Simply put, while NAND is used for large files, NOR is used for instant-on performance.
When an AI-powered car starts, the safety-critical microcontrollers must boot up in milliseconds to ensure sensors and cameras are active.
Micron’s automotive NOR flash is engineered to meet these demands, providing the durability and speed required for advanced driver assistance systems, sensors, and gateways.
Meanwhile, in the AI data center, NOR memory is used for the fundamental boot-up process of servers and networking switches.
The revenues from this product are reported within the NAND flash segment. While they are not experiencing explosive AI-driven growth, the demand trends still look strong and favorable, thanks to a growing usage in automotive systems.

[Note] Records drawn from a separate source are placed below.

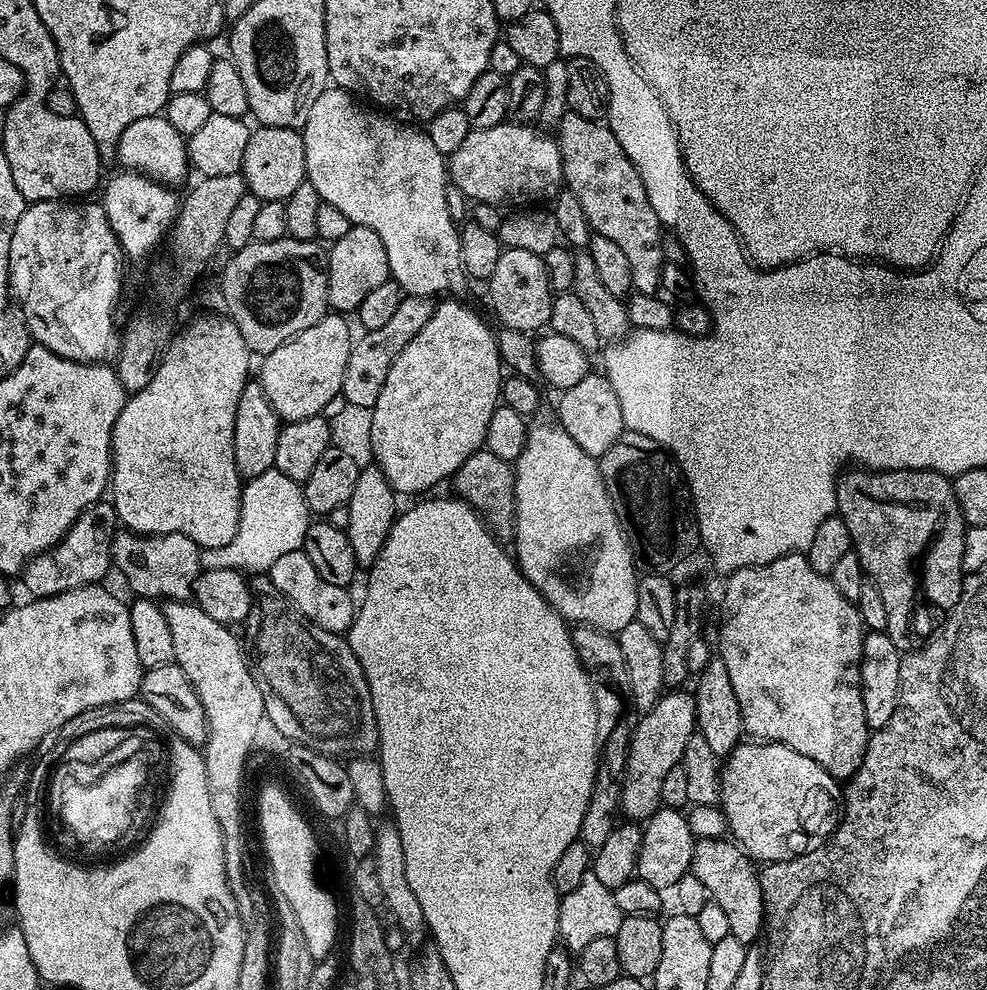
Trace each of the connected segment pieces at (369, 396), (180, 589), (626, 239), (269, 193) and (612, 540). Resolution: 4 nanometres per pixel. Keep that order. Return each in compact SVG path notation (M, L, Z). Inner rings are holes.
M405 295L404 301L398 306L398 310L378 330L364 332L363 335L353 343L350 350L350 358L346 358L346 374L342 374L341 393L344 394L346 402L354 406L371 408L378 402L378 394L386 382L386 374L390 374L390 366L398 354L430 322L430 314L434 314L437 301L431 296Z
M117 531L112 540L112 568L124 575L128 588L137 597L163 602L165 600L191 601L196 579L202 571L200 553L202 549L186 534L162 534L161 536L139 536L137 532Z
M568 110L554 129L554 139L560 148L563 183L567 191L573 192L586 213L589 229L602 238L610 238L626 254L630 262L630 276L633 289L644 295L657 295L660 288L660 271L665 261L662 252L662 225L658 214L654 214L654 206L650 206L650 198L646 198L646 186L642 186L642 178L638 178L638 170L634 170L634 162L626 158L626 150L618 146L618 138L608 128L607 123L599 120L587 120L582 114Z
M260 126L250 134L250 142L246 142L246 156L242 158L240 172L244 177L245 189L251 195L256 196L261 202L266 200L286 201L298 186L306 180L306 146L304 137L295 128L283 128L282 126Z
M544 420L541 424L535 425L533 423L529 427L522 454L514 462L514 471L516 474L516 481L514 482L514 498L516 499L514 559L520 565L520 572L543 594L549 606L557 614L564 617L565 621L571 622L573 625L589 624L604 632L618 634L622 630L622 626L626 626L631 620L636 619L638 571L636 572L636 564L632 561L632 552L634 556L633 545L629 544L628 537L624 534L624 527L620 525L620 520L616 517L616 511L610 502L604 479L600 473L597 457L586 454L586 450L582 450L582 446L578 446L578 442L574 442L574 438L570 438L570 434L566 434L566 430L558 422L552 421L551 424L550 421Z

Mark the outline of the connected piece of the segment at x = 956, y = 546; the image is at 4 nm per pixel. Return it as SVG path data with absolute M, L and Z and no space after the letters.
M909 468L889 472L844 470L836 481L836 512L850 530L865 577L874 581L882 602L886 602L889 638L896 648L907 649L920 569L945 554L958 558L964 546L966 525L952 480L941 472Z

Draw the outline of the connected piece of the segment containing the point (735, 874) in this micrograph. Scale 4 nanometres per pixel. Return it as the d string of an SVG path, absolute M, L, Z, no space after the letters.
M706 836L697 839L692 855L691 875L702 882L702 886L707 890L709 897L722 906L722 911L726 913L726 918L730 921L730 936L738 938L738 942L752 946L756 939L761 939L766 928L766 917L764 915L764 895L760 885L760 874L757 865L752 857L747 856L739 844L728 838L717 838Z

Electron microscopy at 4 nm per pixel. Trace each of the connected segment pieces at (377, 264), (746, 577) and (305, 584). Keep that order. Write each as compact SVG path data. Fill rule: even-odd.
M353 227L342 238L331 241L326 252L326 271L328 273L328 302L337 313L355 313L360 307L362 298L382 286L382 282L390 279L386 262L386 246L382 246L382 238L369 228Z
M791 552L769 564L759 564L753 568L739 568L731 573L724 584L724 609L720 612L720 652L719 659L724 661L726 674L730 674L730 686L734 686L734 698L738 698L738 706L742 710L744 732L749 737L760 742L770 744L785 744L790 750L798 750L798 754L825 758L832 756L830 771L838 782L846 782L862 766L862 758L866 754L866 746L870 729L866 722L866 710L862 706L860 693L860 659L866 629L860 620L860 611L853 601L842 598L834 586L834 582L827 576L818 574L810 566L807 555Z
M303 550L282 554L282 558L278 558L278 562L274 562L274 566L268 568L266 576L267 579L272 579L272 584L276 587L273 589L296 611L301 612L309 624L321 632L347 633L357 610L354 600L352 604L351 591L342 586L334 586L334 582L326 582L326 578L322 578L322 574L314 570L314 565L310 558L306 558Z

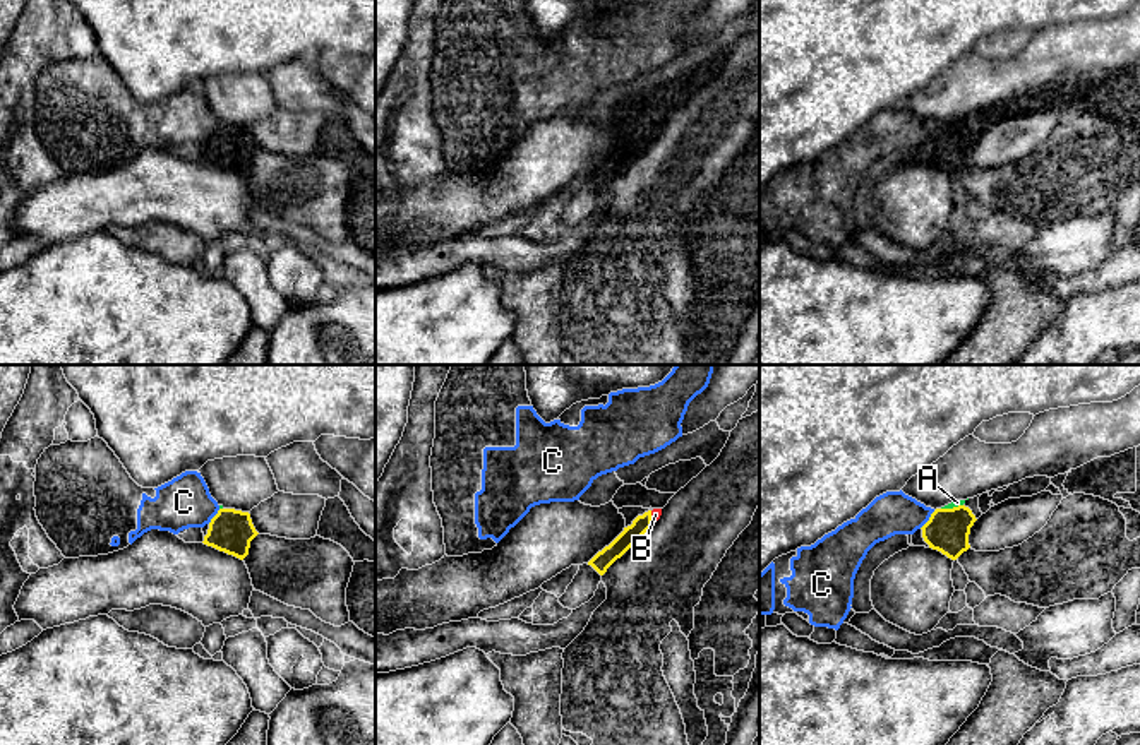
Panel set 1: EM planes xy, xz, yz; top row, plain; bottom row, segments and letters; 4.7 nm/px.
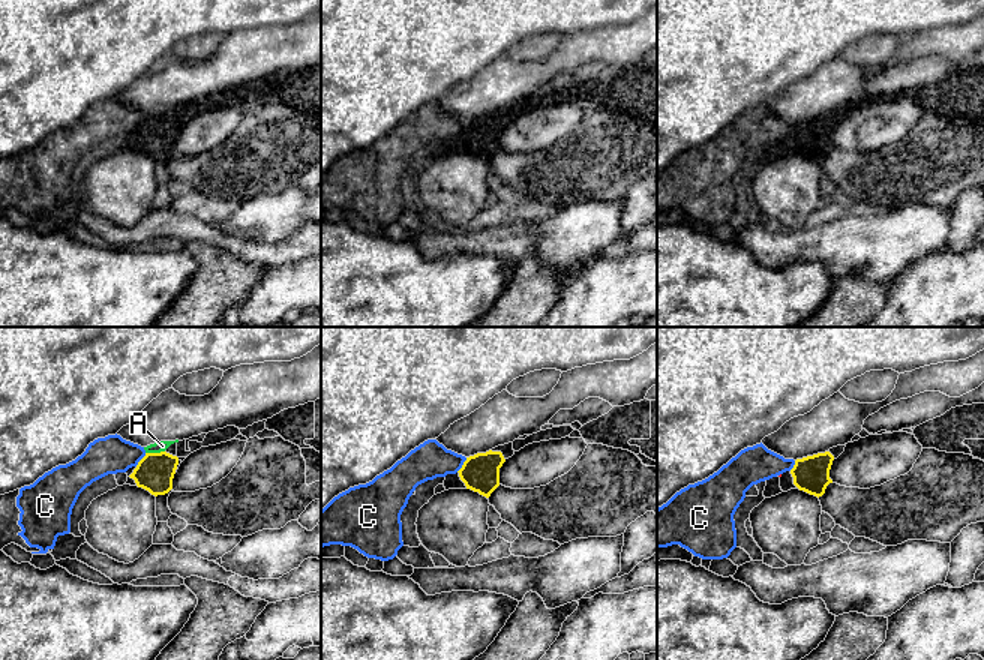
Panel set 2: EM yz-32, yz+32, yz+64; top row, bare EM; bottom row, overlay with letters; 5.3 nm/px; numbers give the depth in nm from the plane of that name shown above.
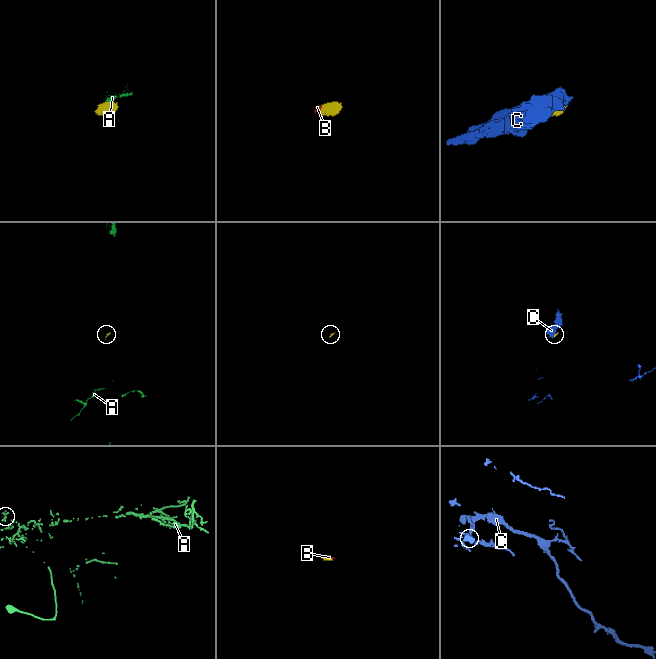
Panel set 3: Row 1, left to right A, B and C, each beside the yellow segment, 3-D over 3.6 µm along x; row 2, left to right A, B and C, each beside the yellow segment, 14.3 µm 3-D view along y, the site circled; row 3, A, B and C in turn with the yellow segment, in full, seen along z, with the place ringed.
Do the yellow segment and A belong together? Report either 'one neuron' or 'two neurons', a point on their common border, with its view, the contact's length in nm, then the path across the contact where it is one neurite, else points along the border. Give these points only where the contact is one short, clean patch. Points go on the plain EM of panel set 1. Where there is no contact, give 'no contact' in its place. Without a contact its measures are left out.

Furthermore, the market for NOR flash is currently experiencing a supply squeeze.
Because major manufacturers like Micron and Samsung are focusing their factory capacity on more profitable HBM and advanced DRAM, the availability of NOR is tightening. This has led to longer lead times and firmer pricing for NOR products across all end markets, including industrial and medical sectors.

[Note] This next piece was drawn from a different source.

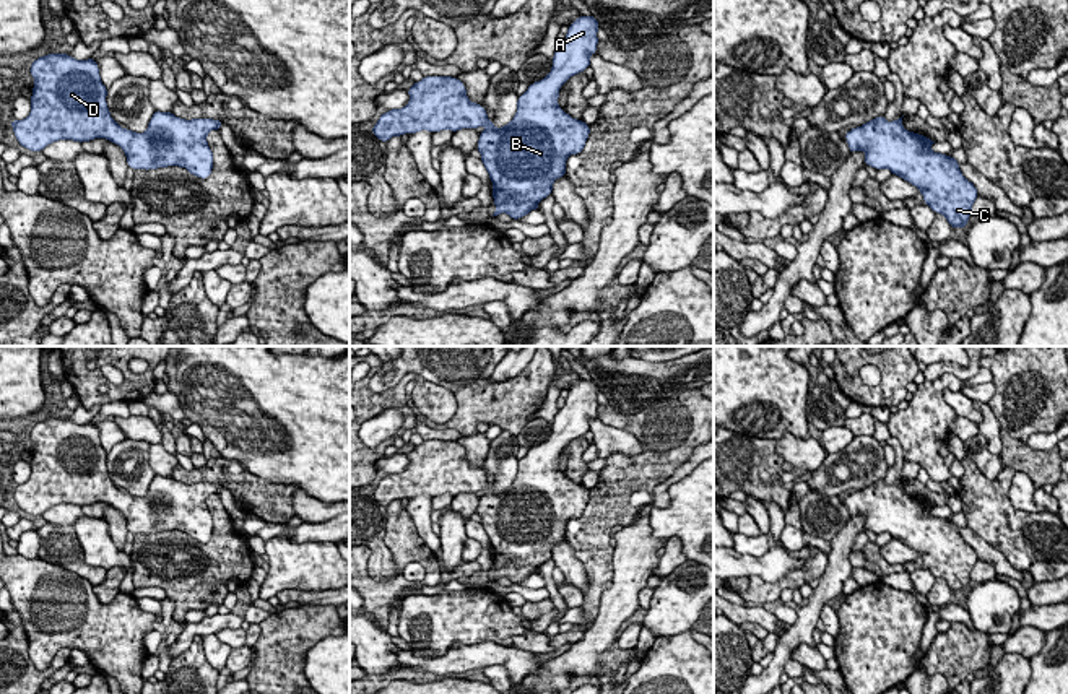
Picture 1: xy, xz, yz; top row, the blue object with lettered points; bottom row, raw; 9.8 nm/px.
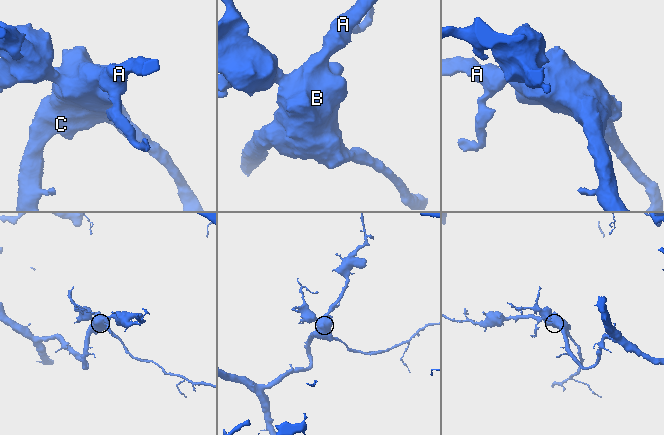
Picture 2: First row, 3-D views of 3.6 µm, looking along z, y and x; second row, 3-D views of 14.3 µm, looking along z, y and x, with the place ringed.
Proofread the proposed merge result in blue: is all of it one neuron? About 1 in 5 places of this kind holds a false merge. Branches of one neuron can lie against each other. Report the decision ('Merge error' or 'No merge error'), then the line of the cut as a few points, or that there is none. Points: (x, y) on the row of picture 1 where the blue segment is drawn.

For Micron, this supply-demand imbalance in the broader memory market helps maintain strong profitability even in its smaller product lines.
1.5. Cyclicality
Micron operates in the semiconductor memory industry, which has long been dealing with high capital intensity, rapid technological obsolescence, and a notorious boom-and-bust cycle.
This cycle is driven by the incredibly strong demand elasticity of the memory industry.

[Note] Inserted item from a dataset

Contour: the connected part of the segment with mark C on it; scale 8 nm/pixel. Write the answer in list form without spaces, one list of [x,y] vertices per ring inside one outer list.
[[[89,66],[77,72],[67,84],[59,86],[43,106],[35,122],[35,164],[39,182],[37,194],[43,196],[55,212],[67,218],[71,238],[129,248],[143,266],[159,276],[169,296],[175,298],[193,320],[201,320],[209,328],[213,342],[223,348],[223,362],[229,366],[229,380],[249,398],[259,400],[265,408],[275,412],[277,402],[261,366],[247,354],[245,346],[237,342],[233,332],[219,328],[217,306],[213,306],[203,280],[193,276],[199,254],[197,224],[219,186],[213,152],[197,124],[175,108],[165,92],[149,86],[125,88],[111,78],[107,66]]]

When demand is high, prices rise rapidly as users of memory chips race to secure supply. This is exactly what we are seeing now. Memory is an input in the final product, which can’t be shipped without memory.
It takes years and costs $10-20B to build new fabs, so memory makers can’t quickly increase supply, further driving higher prices.
When prices are high, manufacturers look for ways to reduce memory requirements, reducing specs or changing designs.
Let’s not forget that high prices also incentivize suppliers to increase production. So, memory manufacturers all at the same time race to invest in capacity to increase supply. While it takes years for the additional supply to reach the market, it does at the same time.
Supply explodes, and pricing collapses.
The same factors that make increasing supply quickly difficult also make decreasing supply a non-starter. Once built, foundries must operate constantly, as the equipment that they spent billions on degrades while interest costs pile up.
In this industry, raw material input costs are a lower share of total costs than the depreciation of equipment.
Simply put, by shutting down foundries, memory makers will lose more money than by selling each chip at a loss.
Furthermore, Micron’s business is also complicated by the bullwhip effect!
It’s a supply chain phenomenon where small changes in consumer demand for end-products (like smartphones or PCs) result in increasingly larger swings in orders as one moves down the supply chain to the semiconductor manufacturers.